In this issue of Salt Lake magazine, we published “Across the Great Divide,” a close look at the clash between Utah lawmakers who want to mine and drill Utah's public lands for the maximum payoff and the outdoor recreation industry that argues those policies would be disastrous to a sustainable recreation and tourism economy. Things have begun to crackle and pop on the controversy.
The state's Constitutional Defense Council scrutinized HB148, the so-called “land-grab” law, and recently reported that the trumpeted economic advantages of state control of public land is more complicated than lawmakers ever imagined (no surprise there). The report brought up a reality often overlooked by Sagebrush rebels—the feds pay hundreds of millions in annual “payment in lieu of taxes” fees to the state and counties that would be lost with state takeover.
Gov. Gary Herbert continues to argue that the state would quickly make that and more back through aggressive development and better land management.
The Constitutional Council's study also recommended:
• Setting aside certain areas as development-free wilderness.
• Create an interim commission to actually study the effects of a transfer of federal land to the state. Many environmentalists find it perplexing that the Legislature passed HB148 before they did a study of its implications.
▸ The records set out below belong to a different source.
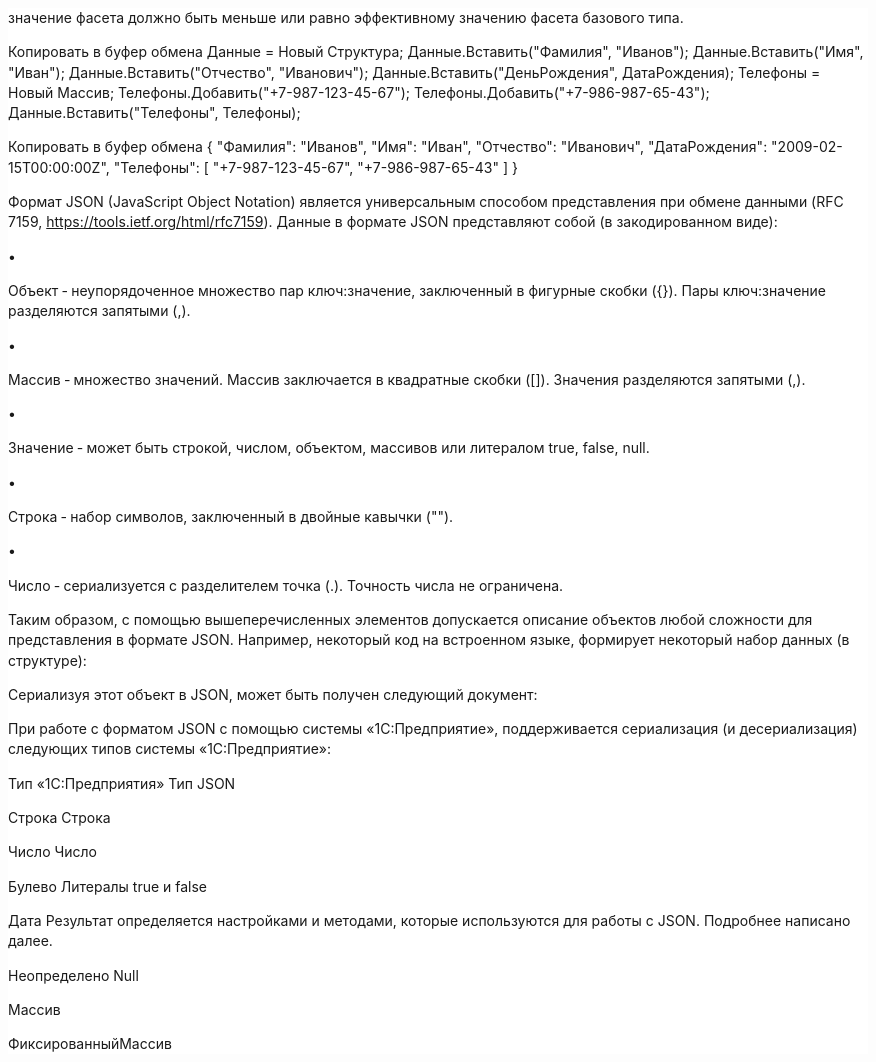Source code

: значение фасета должно быть меньше или равно эффективному значению фасета базового типа.

Копировать в буфер обмена Данные = Новый Структура; Данные.Вставить("Фамилия", "Иванов"); Данные.Вставить("Имя", "Иван"); Данные.Вставить("Отчество", "Иванович"); Данные.Вставить("ДеньРождения", ДатаРождения); Телефоны = Новый Массив; Телефоны.Добавить("+7-987-123-45-67"); Телефоны.Добавить("+7-986-987-65-43"); Данные.Вставить("Телефоны", Телефоны);

Копировать в буфер обмена { "Фамилия": "Иванов", "Имя": "Иван", "Отчество": "Иванович", "ДатаРождения": "2009-02-15T00:00:00Z", "Телефоны": [ "+7-987-123-45-67", "+7-986-987-65-43" ] }

Формат JSON (JavaScript Object Notation) является универсальным способом представления при обмене данными (RFC 7159, https://tools.ietf.org/html/rfc7159). Данные в формате JSON представляют собой (в закодированном виде):

•

Объект ‑ неупорядоченное множество пар ключ:значение, заключенный в фигурные скобки ({}). Пары ключ:значение разделяются запятыми (,).

•

Массив ‑ множество значений. Массив заключается в квадратные скобки ([]). Значения разделяются запятыми (,).

•

Значение ‑ может быть строкой, числом, объектом, массивов или литералом true, false, null.

•

Строка ‑ набор символов, заключенный в двойные кавычки ("").

•

Число ‑ сериализуется с разделителем точка (.). Точность числа не ограничена.

Таким образом, с помощью вышеперечисленных элементов допускается описание объектов любой сложности для представления в формате JSON. Например, некоторый код на встроенном языке, формирует некоторый набор данных (в структуре):

Сериализуя этот объект в JSON, может быть получен следующий документ:

При работе с форматом JSON с помощью системы «1С:Предприятие», поддерживается сериализация (и десериализация) следующих типов системы «1С:Предприятие»:

Тип «1С:Предприятия» Тип JSON

Строка Строка

Число Число

Булево Литералы true и false

Дата Результат определяется настройками и методами, которые используются для работы с JSON. Подробнее написано далее.

Неопределено Null

Массив

ФиксированныйМассив
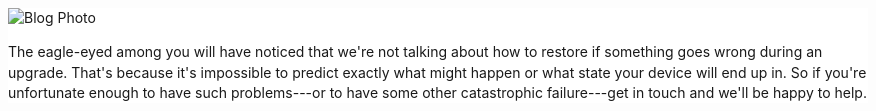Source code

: <img alt="Blog Photo" src="{{ site.site_cdn }}/assets/images/blog/2019/20190903Ma/image6.png" class="img-fluid rounded m-2" width="800" />

The eagle-eyed among you will have noticed that we're not talking about
how to restore if something goes wrong during an upgrade. That's because
it's impossible to predict exactly what might happen or what state your
device will end up in. So if you're unfortunate enough to have such
problems---or to have some other catastrophic failure---get in touch and
we'll be happy to help.
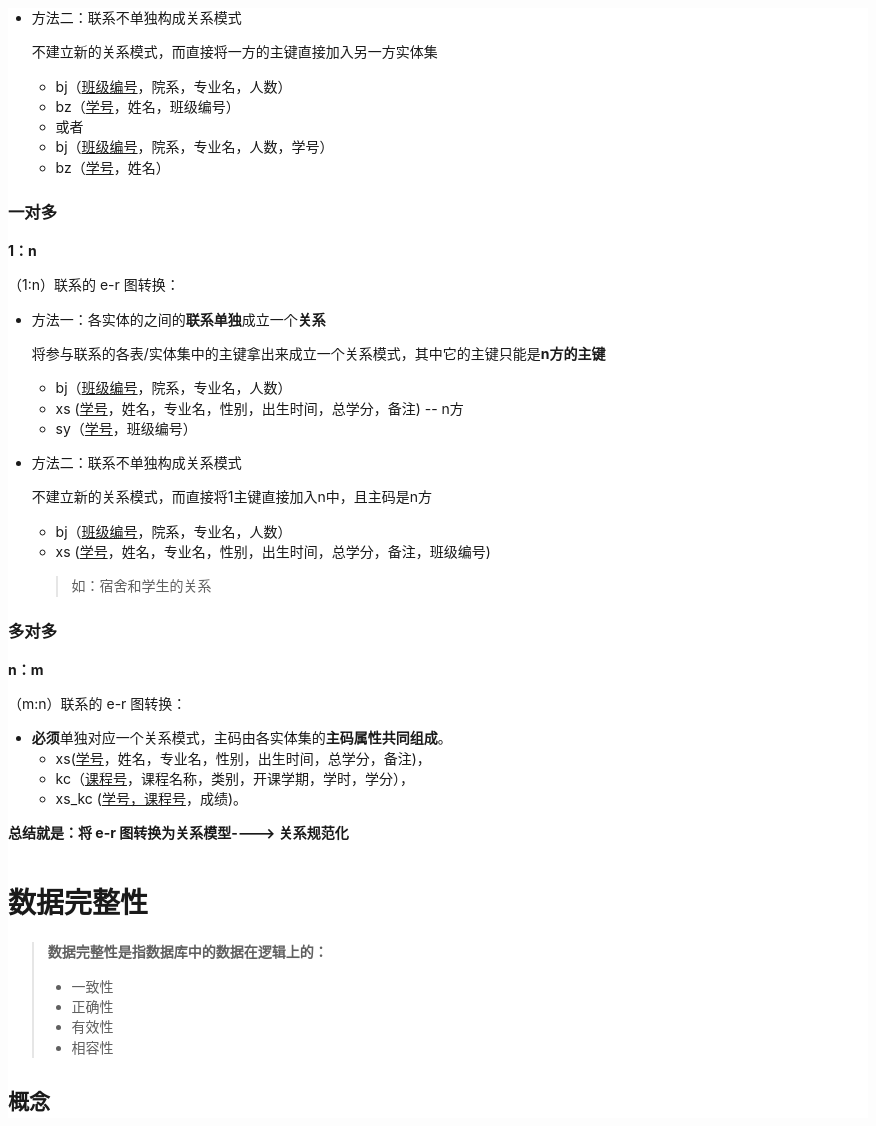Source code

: - 方法二：联系不单独构成关系模式

  不建立新的关系模式，而直接将一方的主键直接加入另一方实体集

  - bj（<u>班级编号</u>，院系，专业名，人数） 
  - bz（<u>学号</u>，姓名，班级编号） 
  - 或者 
  - bj（<u>班级编号</u>，院系，专业名，人数，学号） 
  - bz（<u>学号</u>，姓名）

###  一对多

**1：n**

（1:n）联系的 e-r 图转换：

- 方法一：各实体的之间的**联系单独**成立一个**关系**

  将参与联系的各表/实体集中的主键拿出来成立一个关系模式，其中它的主键只能是**n方的主键**

  - bj（<u>班级编号</u>，院系，专业名，人数） 
  - xs (<u>学号</u>，姓名，专业名，性别，出生时间，总学分，备注) -- n方
  - sy（<u>学号</u>，班级编号）

- 方法二：联系不单独构成关系模式

  不建立新的关系模式，而直接将1主键直接加入n中，且主码是n方

  - bj（<u>班级编号</u>，院系，专业名，人数） 
  - xs (<u>学号</u>，姓名，专业名，性别，出生时间，总学分，备注，班级编号)
  
  > 如：宿舍和学生的关系

###  多对多

**n：m**

（m:n）联系的 e-r 图转换：

- **必须**单独对应一个关系模式，主码由各实体集的**主码属性共同组成**。
  - xs(<u>学号</u>，姓名，专业名，性别，出生时间，总学分，备注)， 
  - kc（<u>课程号</u>，课程名称，类别，开课学期，学时，学分）， 
  - xs_kc (<u>学号，课程号</u>，成绩)。

**总结就是：将 e-r 图转换为关系模型----> 关系规范化**



# 数据完整性

> **数据完整性是指数据库中的数据在逻辑上的：**
>
> - 一致性
> - 正确性
> - 有效性
> - 相容性

## 概念
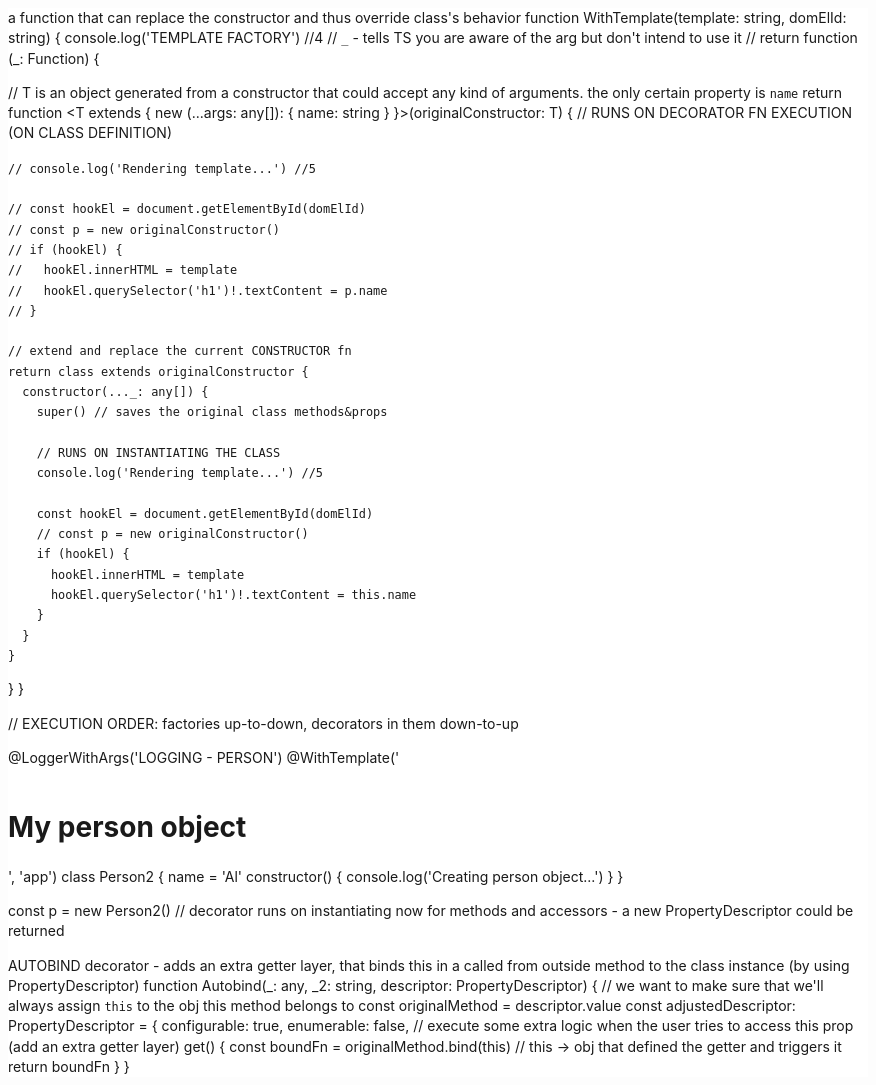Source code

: a function that can replace the constructor and thus override class's behavior
function WithTemplate(template: string, domElId: string) {
  console.log('TEMPLATE FACTORY') //4
  // `_` - tells TS you are aware of the arg but don't intend to use it
  // return function (_: Function) {

  // T is an object generated from a constructor that could accept any kind of arguments. the only certain property is `name`
  return function <T extends { new (...args: any[]): { name: string } }>(originalConstructor: T) {
    // RUNS ON DECORATOR FN EXECUTION (ON CLASS DEFINITION)

    // console.log('Rendering template...') //5

    // const hookEl = document.getElementById(domElId)
    // const p = new originalConstructor()
    // if (hookEl) {
    //   hookEl.innerHTML = template
    //   hookEl.querySelector('h1')!.textContent = p.name
    // }

    // extend and replace the current CONSTRUCTOR fn
    return class extends originalConstructor {
      constructor(..._: any[]) {
        super() // saves the original class methods&props

        // RUNS ON INSTANTIATING THE CLASS
        console.log('Rendering template...') //5

        const hookEl = document.getElementById(domElId)
        // const p = new originalConstructor()
        if (hookEl) {
          hookEl.innerHTML = template
          hookEl.querySelector('h1')!.textContent = this.name
        }
      }
    }
  }
}

// EXECUTION ORDER: factories up-to-down, decorators in them down-to-up

@LoggerWithArgs('LOGGING - PERSON')
@WithTemplate('<h1>My person object</h1>', 'app')
class Person2 {
  name = 'Al'
  constructor() {
    console.log('Creating person object...')
  }
}

const p = new Person2() // decorator runs on instantiating now
for methods and accessors - a new PropertyDescriptor could be returned

AUTOBIND decorator - adds an extra getter layer, that binds this in a called from outside method to the class instance (by using PropertyDescriptor)
function Autobind(_: any, _2: string, descriptor: PropertyDescriptor) {
  // we want to make sure that we'll always assign `this` to the obj this method belongs to
  const originalMethod = descriptor.value
  const adjustedDescriptor: PropertyDescriptor = {
    configurable: true,
    enumerable: false,
    // execute some extra logic when the user tries to access this prop (add an extra getter layer)
    get() {
      const boundFn = originalMethod.bind(this) // this -> obj that defined the getter and triggers it
      return boundFn
    }
  }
Meanwhile, more than 100 outdoor-recreation companies joined to ask President Barack Obama to set aside much of the federal land around Canyonlands National Park as a national monument. The group was led by Salt Lake-based Black Diamond's CEO Peter Metcalf, who has taken the fight directly to Herbert, with a threat that his land policies could cost Salt Lake City the annual Outdoor Retailers shows—the biggest conventions in the state:
"We believe this sends a powerful message to all of Utah's congressional delegation," Metcalf said. "This would become one of the greatest national monuments in the West."